ASSIGNMENT 1 → Decide whether each statement agrees with the cylinder field documentation. Answer yes or no for each, and quote the words from the documentation that decide it. (a) The geometric center of the cylinder sits at the origin. (b) Observer positions are given in meters. (c) Setting field='H' returns the H-field in units of [mT].
ASSIGNMENT 2 → Carry on the cylinder field documentation from its last parameter entry.

Chosen solution: use symmetries of the problem to change all positions to their bottQ4 counterparts. see also

Cichon: IEEE Sensors Journal, vol. 19, no. 7, April 1, 2019, p.2509

magpylib.core.magnet_cylinder_field(field: str, observers: numpy.ndarray, magnetization: numpy.ndarray, dimension: numpy.ndarray) numpy.ndarray#

Magnetic field of a homogeneously magnetized cylinder.

The cylinder axis coincides with the z-axis and the geometric center of the cylinder lies in the origin.

Parameters
  • field (str, default=`'B'`) – If field=’B’ return B-field in units of [mT], if field=’H’ return H-field in units of [kA/m].

  • observers (ndarray, shape (n,3)) – Observer positions (x,y,z) in Cartesian coordinates in units of [mm].

  • magnetization (ndarray, shape (n,3)) – Homogeneous magnetization vector in units of [mT].

INFORMATION SHOWN →
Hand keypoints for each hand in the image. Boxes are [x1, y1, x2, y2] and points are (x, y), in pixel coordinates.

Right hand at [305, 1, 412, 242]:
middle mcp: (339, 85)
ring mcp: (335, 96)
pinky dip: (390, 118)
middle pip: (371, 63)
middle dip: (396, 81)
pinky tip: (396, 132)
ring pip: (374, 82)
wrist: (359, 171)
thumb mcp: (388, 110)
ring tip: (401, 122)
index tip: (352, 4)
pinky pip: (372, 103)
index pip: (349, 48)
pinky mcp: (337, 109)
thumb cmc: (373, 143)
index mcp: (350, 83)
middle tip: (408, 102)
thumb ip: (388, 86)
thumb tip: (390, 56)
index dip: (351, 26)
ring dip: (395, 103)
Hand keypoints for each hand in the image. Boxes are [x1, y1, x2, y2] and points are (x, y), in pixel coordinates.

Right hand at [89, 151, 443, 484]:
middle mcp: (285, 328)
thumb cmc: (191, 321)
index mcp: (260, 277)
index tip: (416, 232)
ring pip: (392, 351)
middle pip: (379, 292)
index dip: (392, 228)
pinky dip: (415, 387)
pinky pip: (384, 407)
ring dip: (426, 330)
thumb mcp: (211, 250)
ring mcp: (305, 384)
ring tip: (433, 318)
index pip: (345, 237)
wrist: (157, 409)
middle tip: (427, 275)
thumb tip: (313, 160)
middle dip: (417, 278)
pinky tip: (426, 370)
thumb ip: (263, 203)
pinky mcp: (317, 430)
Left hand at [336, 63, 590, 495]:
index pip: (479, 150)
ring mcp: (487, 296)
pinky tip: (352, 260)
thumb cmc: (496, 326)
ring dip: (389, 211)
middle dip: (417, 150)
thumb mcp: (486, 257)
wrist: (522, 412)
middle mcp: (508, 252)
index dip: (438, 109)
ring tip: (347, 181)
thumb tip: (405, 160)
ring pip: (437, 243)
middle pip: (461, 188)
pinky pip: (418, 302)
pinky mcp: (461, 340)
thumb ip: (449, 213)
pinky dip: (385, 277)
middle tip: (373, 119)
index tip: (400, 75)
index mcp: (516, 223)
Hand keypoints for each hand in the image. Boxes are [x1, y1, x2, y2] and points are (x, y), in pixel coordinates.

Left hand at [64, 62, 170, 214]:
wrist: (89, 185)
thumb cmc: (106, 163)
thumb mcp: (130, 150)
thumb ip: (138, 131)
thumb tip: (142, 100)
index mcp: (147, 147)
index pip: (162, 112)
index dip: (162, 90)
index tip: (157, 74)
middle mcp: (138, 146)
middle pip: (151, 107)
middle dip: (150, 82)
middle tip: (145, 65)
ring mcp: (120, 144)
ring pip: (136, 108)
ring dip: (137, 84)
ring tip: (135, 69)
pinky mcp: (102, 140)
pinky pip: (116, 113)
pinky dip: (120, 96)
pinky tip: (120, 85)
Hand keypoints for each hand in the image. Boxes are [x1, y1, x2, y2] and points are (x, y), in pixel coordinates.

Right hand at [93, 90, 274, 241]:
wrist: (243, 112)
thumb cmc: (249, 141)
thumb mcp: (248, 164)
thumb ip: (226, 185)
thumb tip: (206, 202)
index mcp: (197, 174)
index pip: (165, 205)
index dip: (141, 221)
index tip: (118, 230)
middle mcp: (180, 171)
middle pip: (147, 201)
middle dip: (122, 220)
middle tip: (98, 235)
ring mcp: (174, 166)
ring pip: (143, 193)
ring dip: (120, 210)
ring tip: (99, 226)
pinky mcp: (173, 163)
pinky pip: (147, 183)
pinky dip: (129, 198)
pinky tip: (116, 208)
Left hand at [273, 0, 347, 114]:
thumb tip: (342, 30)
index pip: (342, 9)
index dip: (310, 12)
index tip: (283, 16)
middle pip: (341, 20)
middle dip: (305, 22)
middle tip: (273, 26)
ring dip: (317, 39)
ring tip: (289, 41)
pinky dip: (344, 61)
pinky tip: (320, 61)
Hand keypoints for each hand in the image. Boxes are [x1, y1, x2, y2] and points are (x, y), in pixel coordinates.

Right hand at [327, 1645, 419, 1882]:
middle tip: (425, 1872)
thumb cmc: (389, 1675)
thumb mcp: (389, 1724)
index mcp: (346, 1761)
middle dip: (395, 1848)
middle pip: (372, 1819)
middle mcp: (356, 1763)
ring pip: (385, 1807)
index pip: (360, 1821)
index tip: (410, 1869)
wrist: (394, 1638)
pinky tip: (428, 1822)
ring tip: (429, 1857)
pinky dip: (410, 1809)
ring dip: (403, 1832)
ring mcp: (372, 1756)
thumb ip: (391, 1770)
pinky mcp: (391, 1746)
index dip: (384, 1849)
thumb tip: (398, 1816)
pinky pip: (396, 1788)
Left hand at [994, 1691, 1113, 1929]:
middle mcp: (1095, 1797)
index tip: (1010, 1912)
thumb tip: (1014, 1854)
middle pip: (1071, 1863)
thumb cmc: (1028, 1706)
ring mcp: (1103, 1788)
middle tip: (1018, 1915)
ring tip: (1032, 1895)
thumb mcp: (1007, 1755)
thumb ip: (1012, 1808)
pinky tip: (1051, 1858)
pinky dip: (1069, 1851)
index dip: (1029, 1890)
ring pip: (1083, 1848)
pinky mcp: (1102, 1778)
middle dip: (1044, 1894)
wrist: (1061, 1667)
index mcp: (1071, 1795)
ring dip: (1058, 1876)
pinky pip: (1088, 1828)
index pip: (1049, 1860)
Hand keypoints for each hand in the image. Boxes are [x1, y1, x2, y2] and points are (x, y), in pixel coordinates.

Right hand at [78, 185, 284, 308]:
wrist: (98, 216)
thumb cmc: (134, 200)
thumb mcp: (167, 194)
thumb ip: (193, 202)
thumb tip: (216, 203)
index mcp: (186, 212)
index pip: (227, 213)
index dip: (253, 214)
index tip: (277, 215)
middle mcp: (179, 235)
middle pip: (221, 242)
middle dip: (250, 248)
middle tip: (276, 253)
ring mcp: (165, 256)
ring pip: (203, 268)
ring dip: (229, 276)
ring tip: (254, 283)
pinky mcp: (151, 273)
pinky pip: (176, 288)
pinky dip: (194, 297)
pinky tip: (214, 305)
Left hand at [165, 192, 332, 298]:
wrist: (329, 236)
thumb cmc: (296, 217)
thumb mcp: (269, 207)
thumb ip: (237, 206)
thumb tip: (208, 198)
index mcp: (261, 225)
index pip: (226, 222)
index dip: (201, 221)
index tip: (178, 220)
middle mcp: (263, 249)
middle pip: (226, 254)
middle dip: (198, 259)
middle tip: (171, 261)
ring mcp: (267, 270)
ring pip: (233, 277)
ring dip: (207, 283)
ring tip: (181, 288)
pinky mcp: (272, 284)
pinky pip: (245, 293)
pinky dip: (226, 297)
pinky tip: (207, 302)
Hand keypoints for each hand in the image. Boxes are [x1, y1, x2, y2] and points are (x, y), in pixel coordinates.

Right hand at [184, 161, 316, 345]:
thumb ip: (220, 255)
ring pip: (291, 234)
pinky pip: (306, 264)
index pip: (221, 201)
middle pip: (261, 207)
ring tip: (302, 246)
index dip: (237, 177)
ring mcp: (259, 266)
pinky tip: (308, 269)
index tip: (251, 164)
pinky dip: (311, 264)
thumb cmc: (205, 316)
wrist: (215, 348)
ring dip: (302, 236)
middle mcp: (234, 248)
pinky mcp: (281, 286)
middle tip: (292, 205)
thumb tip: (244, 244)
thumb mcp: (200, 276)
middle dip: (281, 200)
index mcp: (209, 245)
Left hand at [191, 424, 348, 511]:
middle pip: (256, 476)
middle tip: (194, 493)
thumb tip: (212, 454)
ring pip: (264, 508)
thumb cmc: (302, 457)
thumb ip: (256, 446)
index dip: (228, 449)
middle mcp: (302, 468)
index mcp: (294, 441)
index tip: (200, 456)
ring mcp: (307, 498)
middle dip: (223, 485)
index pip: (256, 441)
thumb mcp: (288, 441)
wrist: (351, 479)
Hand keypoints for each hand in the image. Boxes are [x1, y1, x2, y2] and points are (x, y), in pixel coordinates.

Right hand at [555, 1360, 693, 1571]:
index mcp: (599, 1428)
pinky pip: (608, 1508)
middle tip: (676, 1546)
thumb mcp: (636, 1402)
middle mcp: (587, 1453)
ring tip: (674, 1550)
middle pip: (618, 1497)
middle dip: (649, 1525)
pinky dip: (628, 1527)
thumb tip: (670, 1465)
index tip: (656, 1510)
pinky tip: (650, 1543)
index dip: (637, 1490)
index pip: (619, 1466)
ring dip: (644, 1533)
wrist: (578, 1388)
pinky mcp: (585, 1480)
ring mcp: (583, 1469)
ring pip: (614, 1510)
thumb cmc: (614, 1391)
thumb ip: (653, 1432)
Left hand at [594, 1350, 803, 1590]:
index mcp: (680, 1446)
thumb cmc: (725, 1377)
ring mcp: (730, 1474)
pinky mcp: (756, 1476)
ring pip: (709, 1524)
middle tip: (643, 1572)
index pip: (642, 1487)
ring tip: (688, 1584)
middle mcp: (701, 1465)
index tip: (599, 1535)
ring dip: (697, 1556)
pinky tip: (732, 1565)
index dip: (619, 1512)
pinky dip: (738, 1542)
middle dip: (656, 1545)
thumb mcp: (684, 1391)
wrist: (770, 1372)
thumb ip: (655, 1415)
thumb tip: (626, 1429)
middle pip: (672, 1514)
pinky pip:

TASK RESPONSE 1 →
(a) Yes: "the geometric center of the cylinder lies in the origin."
(b) No: "Observer positions (x,y,z) in Cartesian coordinates in units of [mm]."
(c) No: "if field=’H’ return H-field in units of [kA/m]."

TASK RESPONSE 2 →
  • dimension (ndarray, shape (n,2)) – Cylinder dimension (d,h) with diameter d and height h in units of [mm].

  • observer (ndarray, shape (n,3)) – Observer positions (x,y,z) in Cartesian coordinates in units of [mm].

  • field – If field=’B’ return B-field in units of [mT], if field=’H’ return H-field in units of [kA/m].

Returns

B-field or H-field – B/H-field of magnet in Cartesian coordinates (Bx, By, Bz) in units of [mT]/[kA/m].

Return type

ndarray, shape (n,3)

Examples

Compute the B-field of two different cylinder magnets at position (1,2,3).

>>> import numpy as np
>>> import magpylib as magpy
>>> mag = np.array([(0,0,1000), (100,0,100)])
>>> dim = np.array([(1,1), (2,3)])
>>> obs = np.array([(1,2,3), (1,2,3)])
>>> B = magpy.core.magnet_cylinder_field('B', obs, mag, dim)
>>> print(B)
[[ 0.77141782  1.54283565  1.10384481]
 [-0.15185713  2.90352915  2.23601722]]

Notes

Axial implementation based on

Derby: American Journal of Physics 78.3 (2010): 229-235.

Diametral implementation based on

Caciagli: Journal of Magnetism and Magnetic Materials 456 (2018): 423-432.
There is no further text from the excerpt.